The Great Lakes bulk freighter, SS John B. Cowle sank in just three minutes, the victim of a collision with the Isaac M Scott during heavy fog. The ship named for John Beswick Cowle, a Cleveland, Ohio shipbuilder, was lost near Whitefish Point in the upper peninsula of Northern Michigan on July 12, 1909. Fourteen of her 24-man crew perished.
SS John B. Cowle was built in 1902, for the then new Cowle Transit Company. John Beswick Cowle was part owner of the Globe Iron Works; the company was involved in building the first Great Lakes bulk freighters. Made from iron and steel, the vessels were nicknamed ‘tin pans’.
Under the command of Captain W.G. Rogers and loaded with iron ore, Cowle left Two Harbors, Minnesota and sailed for Cleveland, Ohio on July 12. Steaming in the opposite direction was a new 504-foot steel steamer called the Isaac M. Scott. On her maiden voyage, Scott had no cargo and was bound for Duluth, Minnesota. The Scott was followed the Frank. H. Goodyear. But the dense fog in Whitefish Bay would spell disaster.
Despite the Cowle slowing to half speed and blowing persistent fog signals, the Scott, running at full speed, hit the Cowle so hard, she almost split in half. The Scott had plowed bow-first into the Cowle and the ship quickly began to sink. The quick-thinking crew of the Scott threw a line from the bow to Cowle‘s deck. Only three sailors were able to board Scott, meanwhile the rest of the Cowle‘s crew jumped into the water.

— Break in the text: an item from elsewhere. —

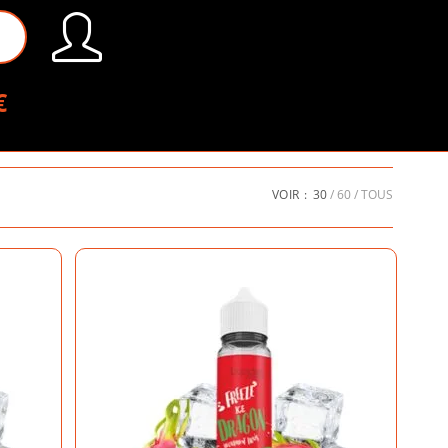
€
VOIR :
30
60
TOUS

In the wake of the ensuing chaos, both the Scott and Goodyear aided the rescue efforts. The Scott would sail again after being repaired but post-disaster hearings resulted in the suspension of Captain Rogers for 30 days as it was determined he had been steaming too fast. Scott‘s pilot, Edward E. Carlton was suspended for one year as it was found he had also been steaming too fast for the conditions, and for failing to signal. The wreck of the SS John B. Cowle is protected by the Whitefish Point Underwater Preserve.